Below is the implementation.

```
import LinearMaps
import IterativeSolvers
function left_matrix_operation(result::AbstractVector{Float64},
v::AbstractVector{Float64})::Vector{Float64}
return result .= 2 .* v
end
function main()
v_left::Vector{Float64} = zeros(2)
v_right::Vector{Float64} = [1.0, 2.0]
left_matrix_map = LinearMaps.LinearMap{Float64}(
left_matrix_operation, 2, 2, ismutating=true
)
for i in 1:5000
IterativeSolvers.gmres!(v_left, left_matrix_map, v_right)
end
end
```

Here is the profile flame graph using ProfileView.jl (`@profview main()`

)

I see that there is a type inference issue (or some other run time issue) in part of the call to `gmres!`

from the IterativeSolvers.jl package.

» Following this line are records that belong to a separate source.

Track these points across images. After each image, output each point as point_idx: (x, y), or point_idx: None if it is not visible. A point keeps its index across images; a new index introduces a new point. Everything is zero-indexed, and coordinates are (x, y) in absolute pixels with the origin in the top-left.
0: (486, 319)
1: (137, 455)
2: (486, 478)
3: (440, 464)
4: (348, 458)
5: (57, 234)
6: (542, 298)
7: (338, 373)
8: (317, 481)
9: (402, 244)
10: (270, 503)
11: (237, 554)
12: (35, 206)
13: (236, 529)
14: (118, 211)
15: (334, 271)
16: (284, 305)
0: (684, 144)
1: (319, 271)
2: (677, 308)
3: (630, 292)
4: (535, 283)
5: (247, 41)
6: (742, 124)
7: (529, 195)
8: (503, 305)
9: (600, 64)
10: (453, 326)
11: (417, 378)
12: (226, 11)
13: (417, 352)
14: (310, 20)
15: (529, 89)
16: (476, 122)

Using Cthulu.jl to descend on the call, I get the following:

```
IterativeSolvers.ArnoldiDecomp(A::matT, order::Int64, T::Ty
pe) where matT @ IterativeSolvers ~/.julia/packages/IterativeSolvers/rhYBz/src/gmres.jl:11
11 (ArnoldiDecomp(A::matT, order::Int, T::Type::Type) where {matT})::IterativeSolvers.ArnoldiDecomp{_A, LinearMaps.FunctionMap{Float64, typeof(left_matrix_operation), Nothing, true}} where _A = ArnoldiDecomp{T::Type, matT}::Type{IterativeSolvers.ArnoldiDecomp{_A, LinearMaps.FunctionMap{Float64, typeof(left_matrix_operation), Nothing, true}}} where _A(
12 A,
13 zeros(T::Type, size(A, 1), order + 1)::Matrix,
14 zeros(T::Type, order + 1, order)::Matrix
15 )
Select a call to descend into or ↩ to ascend. [q]uit. [b]ookmark.
Toggles: [w]arn, [h]ide type-stable statements, [t]ype annotations, [s]yntax highlight for Source/LLVM/Native, [j]ump to source always.
Show: [S]ource code, [A]ST, [T]yped code, [L]LVM IR, [N]ative code
Actions: [E]dit source code, [R]evise and redisplay
• size(A, 1)
%3 = +(::Int64,::Int64)::Int64
zeros(T::Type, size(A, 1), order + 1)
%5 = +(::Int64,::Int64)::Int64
zeros(T::Type, order + 1, order)
ArnoldiDecomp{T::Type, matT}::Type{IterativeSolvers.ArnoldiDecomp{_A, LinearMaps.FunctionMap{Float64, typeof(left_matrix_operation), Nothing, true}}} where _A( A, zeros(T::Type, size(A, 1), o…
↩
```

And here’s a picture, so you can see the red highlights:

I haven’t taken the time to fully understand the `gmres`

code, but it looks like in `ArnoldiDecomp`

an array of zeros is allocated, which I figure is almost certainly supposed to be an array of floating point numbers, but for some reason the compiler can’t figure that out?

Does anyone have advice on how to make the type known, and does anyone have any idea whether it would actually impact performance significantly? I am fairly new to using these profiling tools.